A broken ankle, a collection of bruises and a real-life adventure story to tell the folks back home is what Amanda Morris-Hartough, 28, of San Antonio, Texas, received for her birthday following a snowmobile crash Wednesday afternoon on Marshall Pass.

Morris-Hartough said she is originally from Florida and now lives in Texas. She wanted to come to Colorado and experience winter and do “wintry things” for her Jan. 2 birthday.

She said she, her husband and guide Jon Brower from All Seasons Adventures Inc. of Poncha Springs were on a snowmobile tour Wednesday on Marshall Pass.

As they were coming around a curve, she said she didn’t shift her body weight enough and the snowmobile went over the side and down a 200-foot drop.

She said she stayed on the snowmobile for the first 100 feet but then was thrown and slid down the rest of the way.

“My helmet came off, and my goggles and gloves,” she said.

Brower called All Seasons Adventures owner Steve Criswell, who then called the sheriff’s office.

While waiting for help, Brower built a fire to keep Morris-Hartough warm.

Fellow guide Katie Criswell also hurried to the scene to help.

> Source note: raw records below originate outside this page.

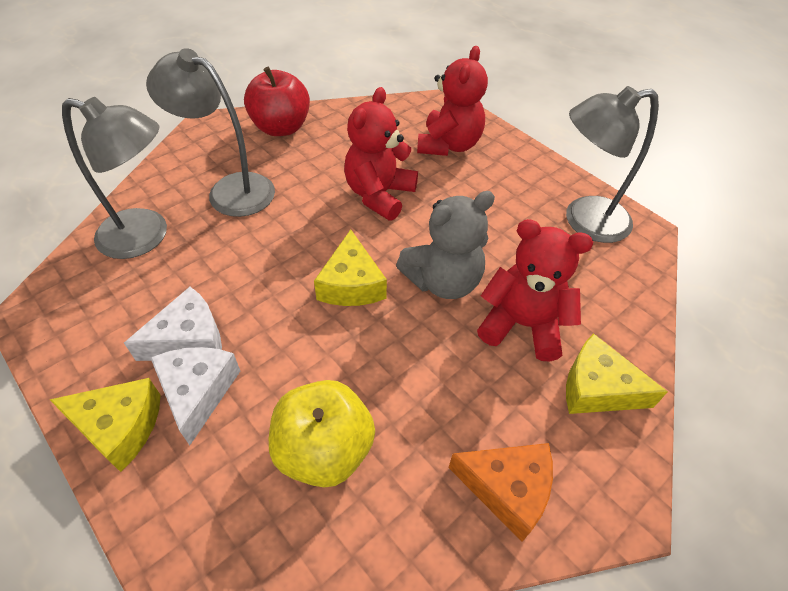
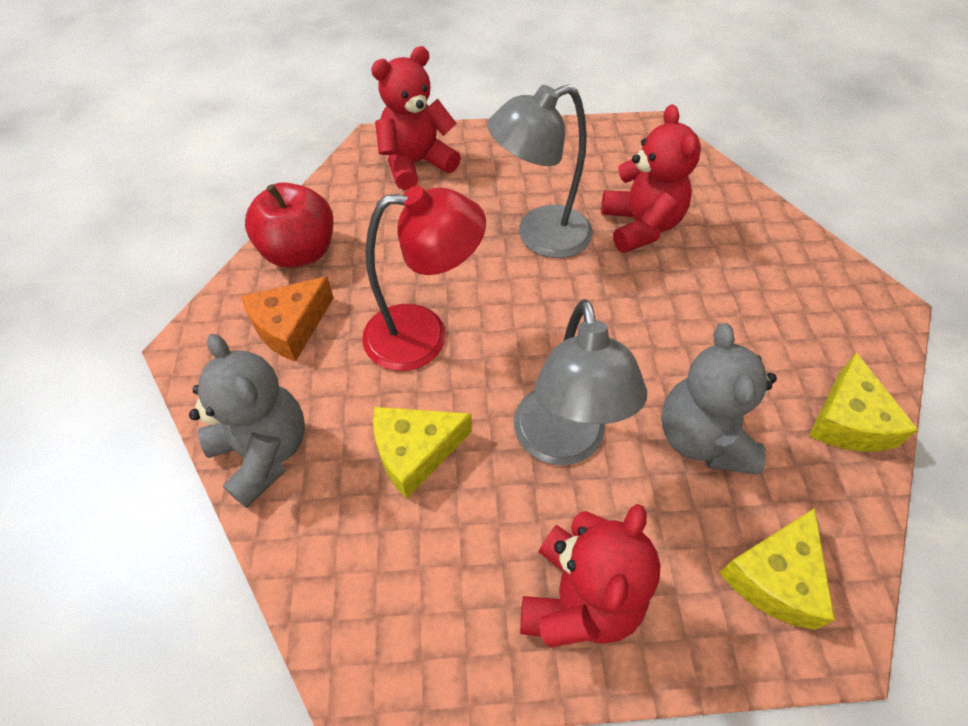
grey lamp: 3 -> 2
grey teddy bear: 1 -> 2
red lamp: 0 -> 1
white cheese: 2 -> 0
yellow apple: 1 -> 0

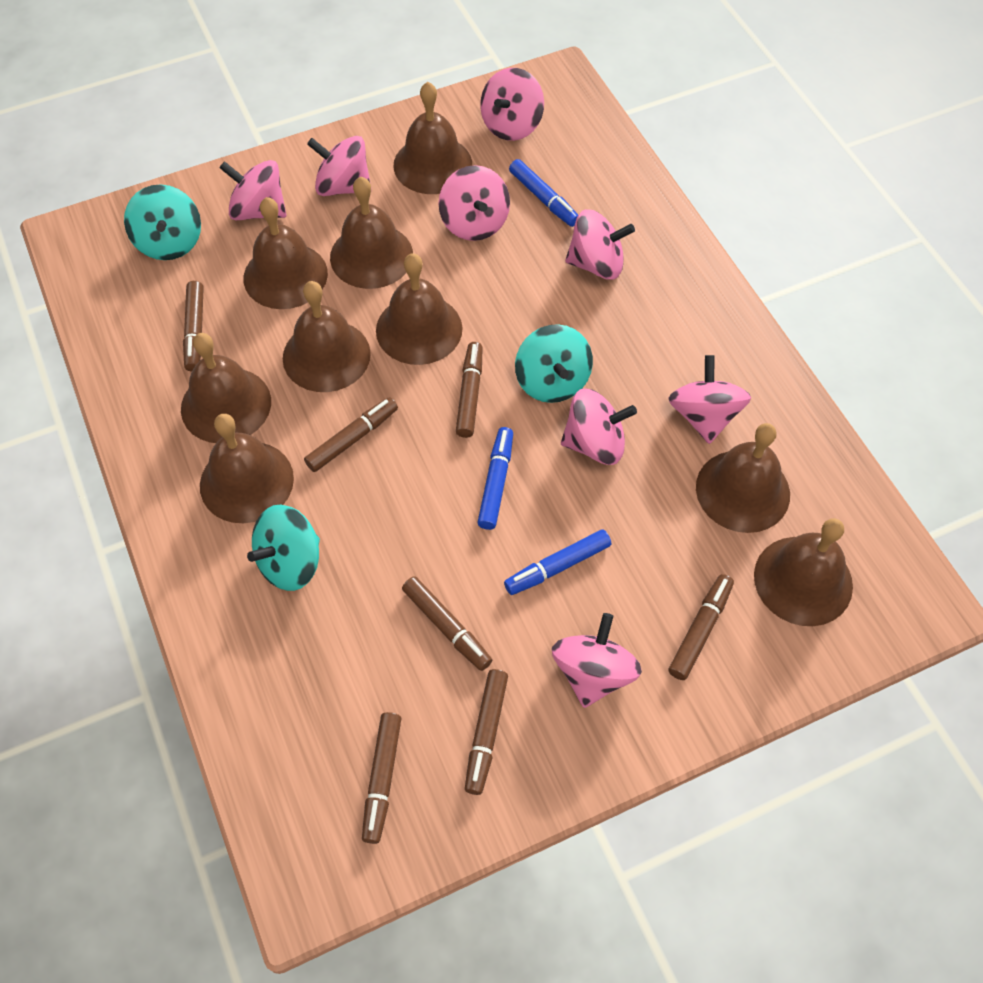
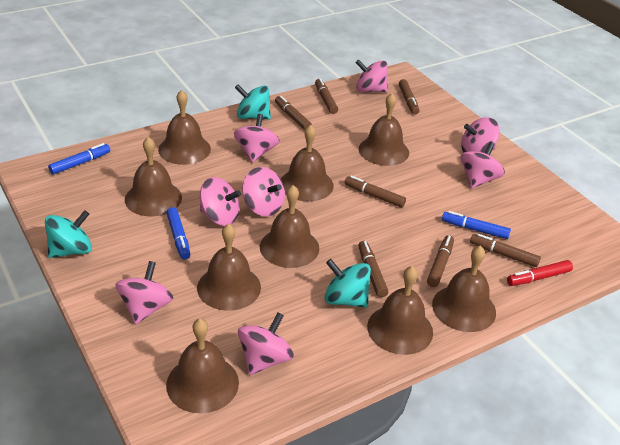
red marker: 0 -> 1

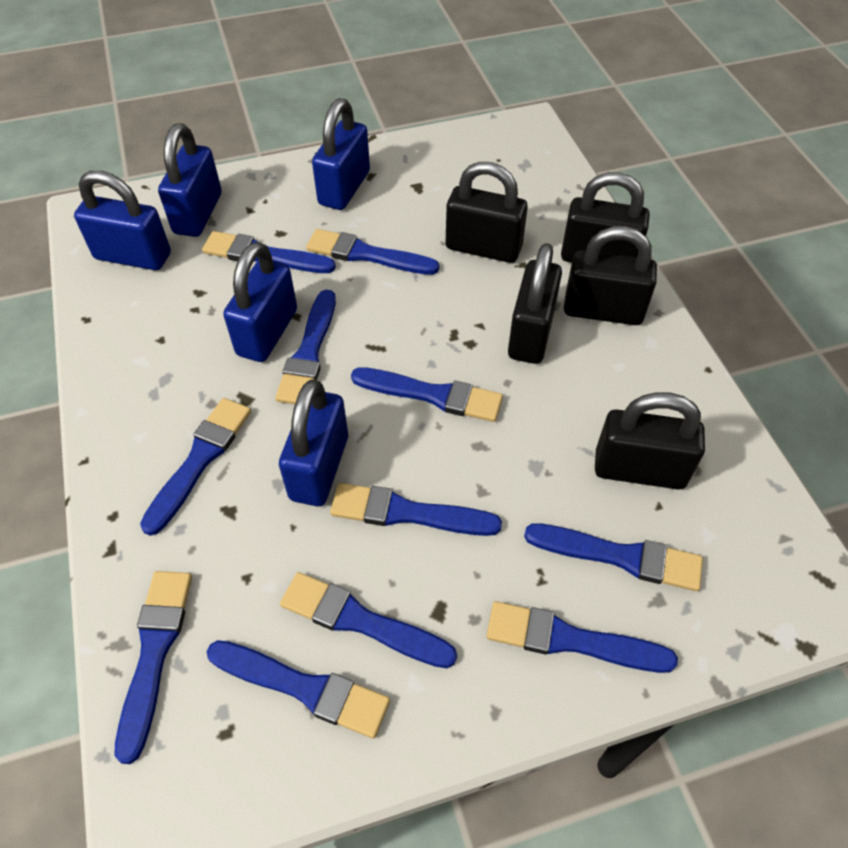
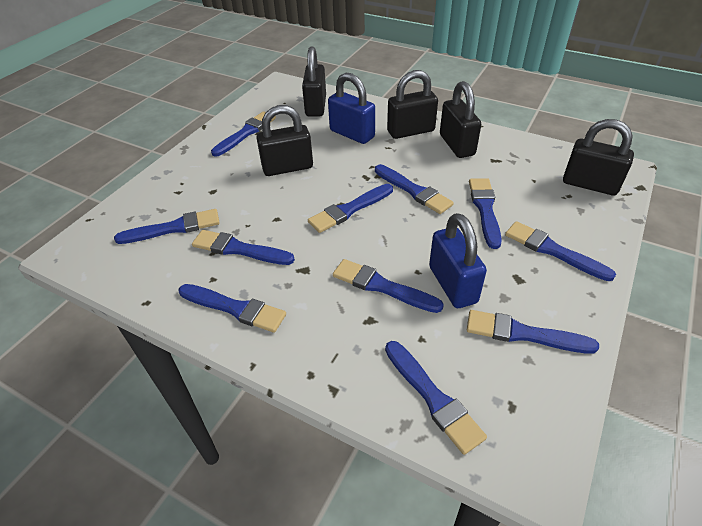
blue padlock: 5 -> 2

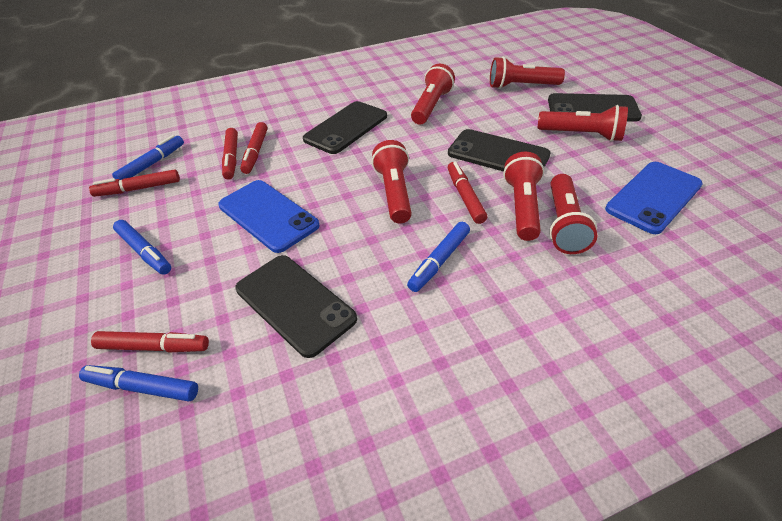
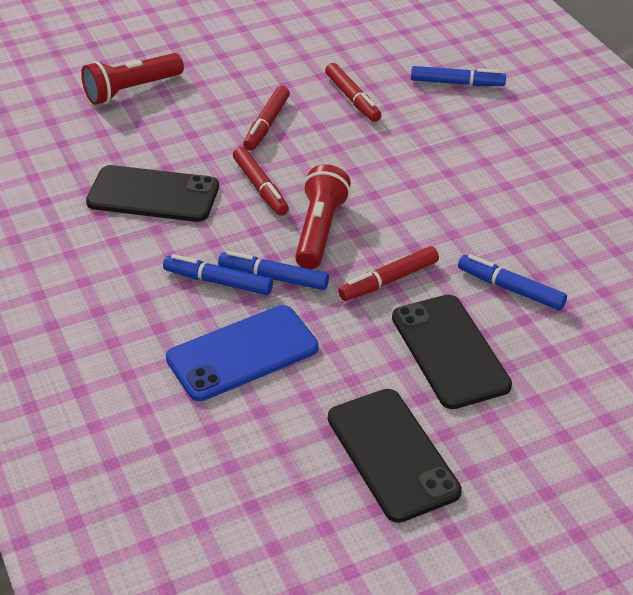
black phone: 4 -> 3
blue phone: 2 -> 1
red flashlight: 6 -> 2
red marker: 5 -> 4

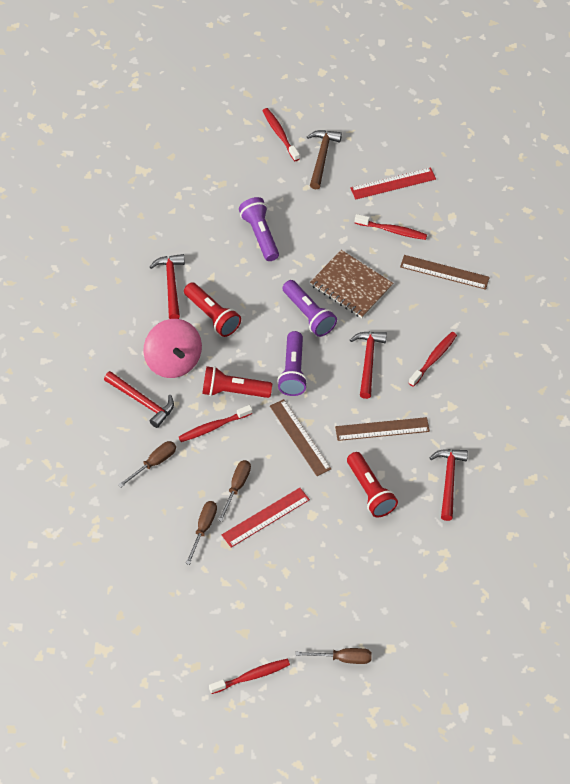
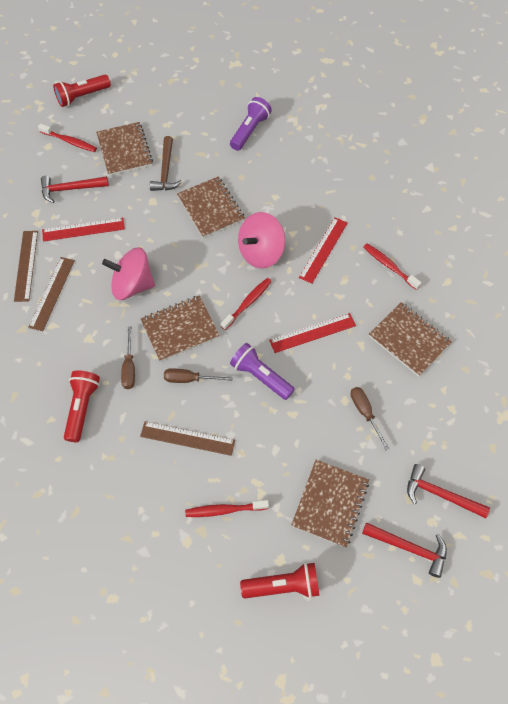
brown notebook: 1 -> 5
brown screwdriver: 4 -> 3
pink spinning top: 1 -> 2
purple flashlight: 3 -> 2
red hammer: 4 -> 3
red ruler: 2 -> 3
red toothbrush: 5 -> 4

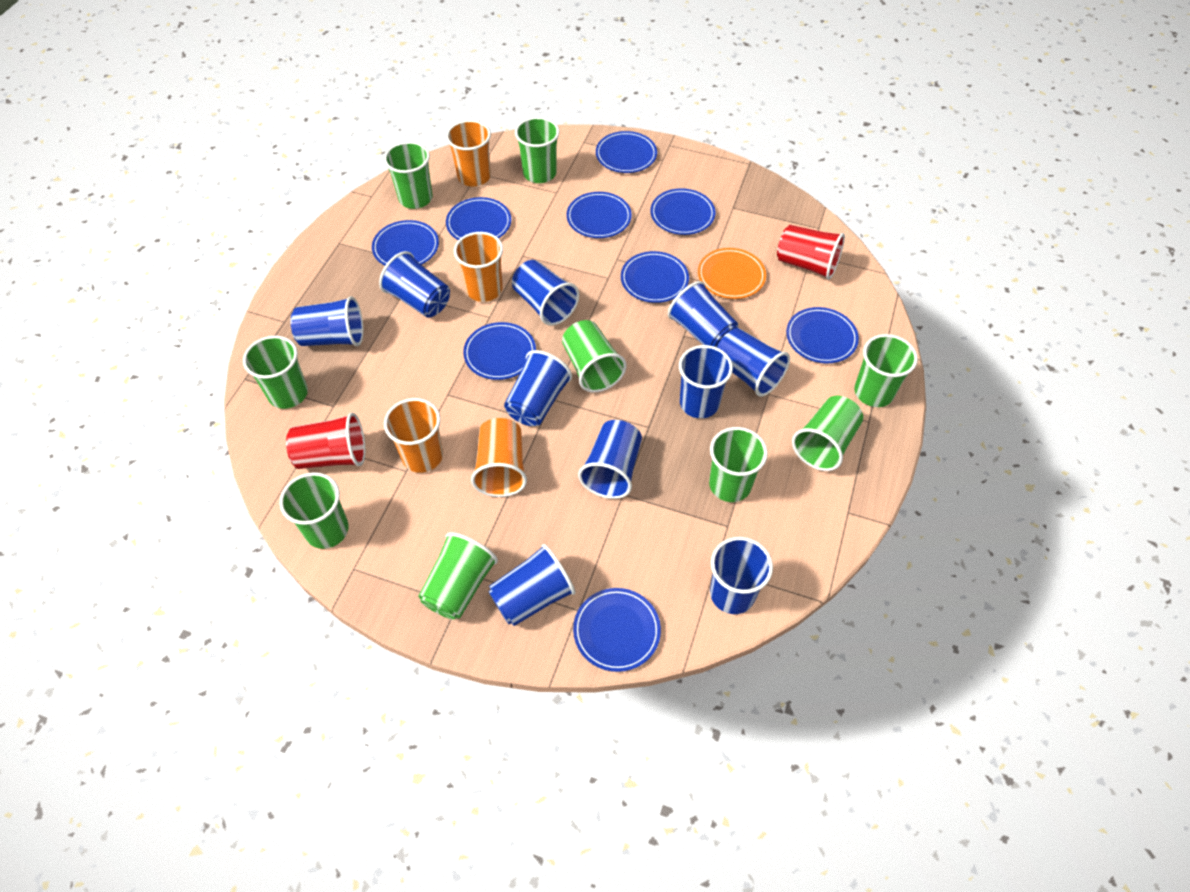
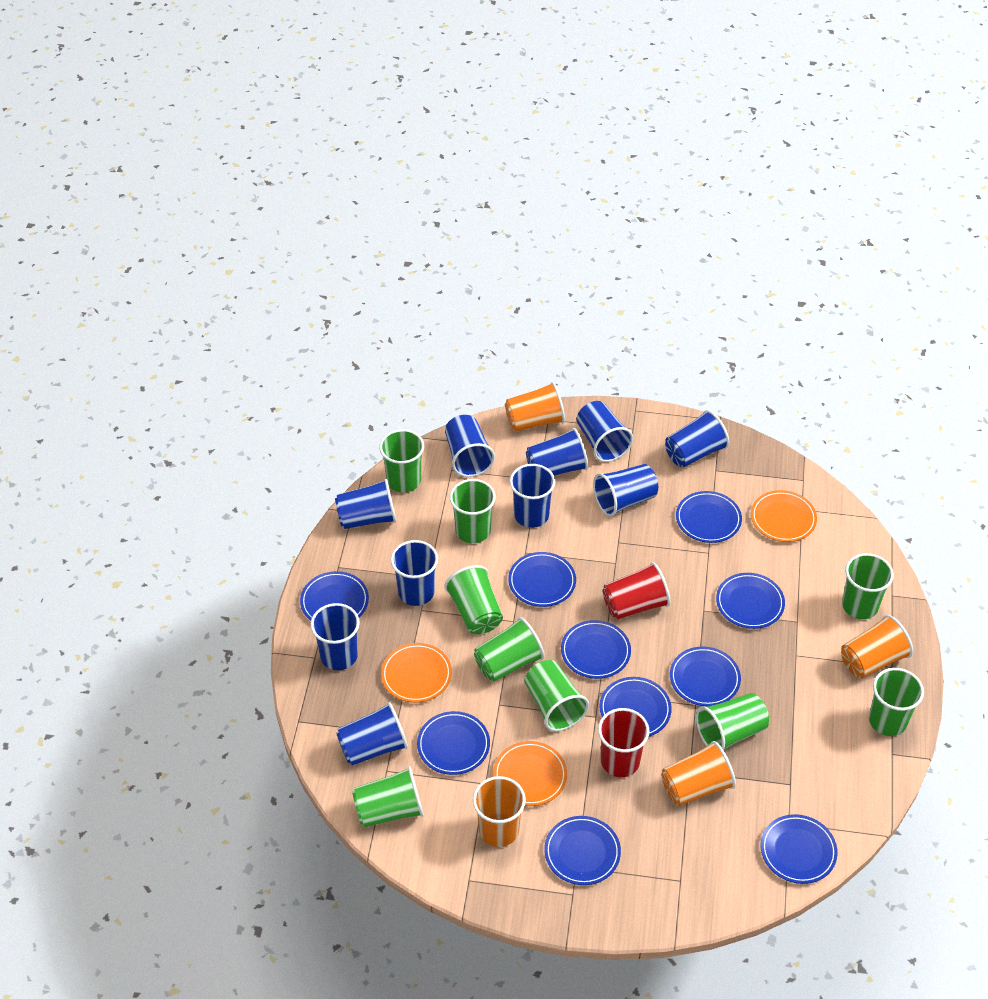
blue plate: 9 -> 10
orange plate: 1 -> 3

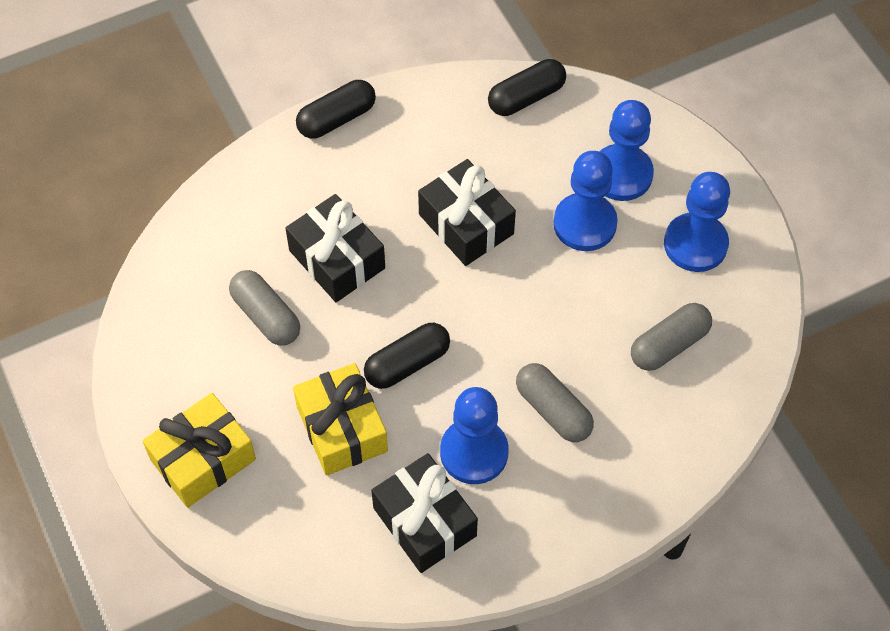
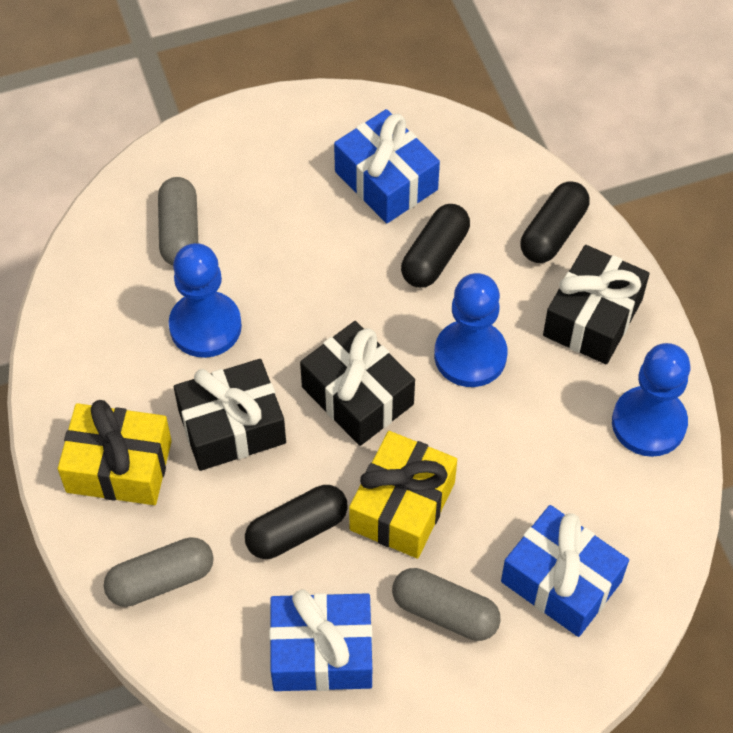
blue gift: 0 -> 3
blue pawn: 4 -> 3

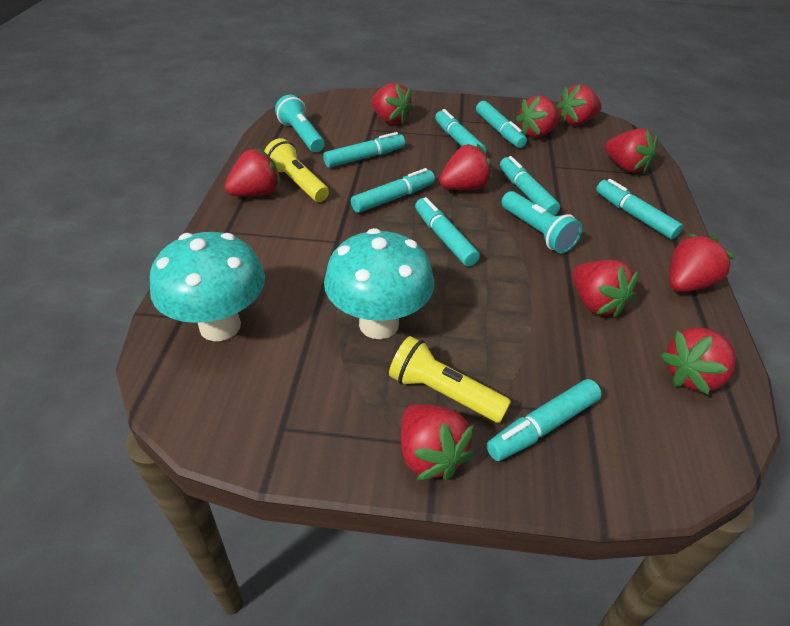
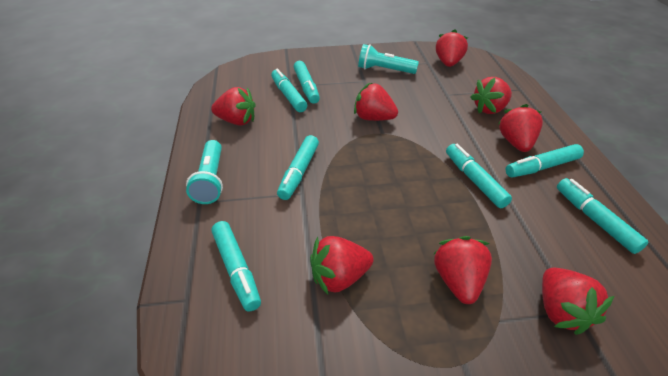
red strawberry: 10 -> 8
turquoise marker: 8 -> 7
turquoise mushroom: 2 -> 0
yellow flashlight: 2 -> 0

Chaffee County Search and Rescue South volunteers with snowmobiles were dispatched to the scene at about 1:30 p.m., Tracy Lehman of Search and Rescue South said.

After reaching the area, two emergency medical technicians went up to the crash site on snowmobiles to assist, Lehman said.

Morris-Hartough was moved to a place where she could be put on a snowmobile.

Other Search and Rescue South members helped guide Morris-Hartough and the rest of the party out of the area.

She was taken by Chaffee County EMS to Heart of the Rockies Regional Medical Center, where she was treated for a broken ankle.

Morris-Hartough said she is happy her accident only resulted in a broken ankle.

“Everybody was so awesome, so helpful and nice,” she said. “It would have been a lot worse but for the people there.”

Steve Criswell said he thought his guides did an “awesome job” taking care of Morris-Hartough.

“I’m glad to have guides who are sensible. I’m proud of them,” he said.

He added that he thought the snowmobile Morris-Hartough was riding was probably a loss.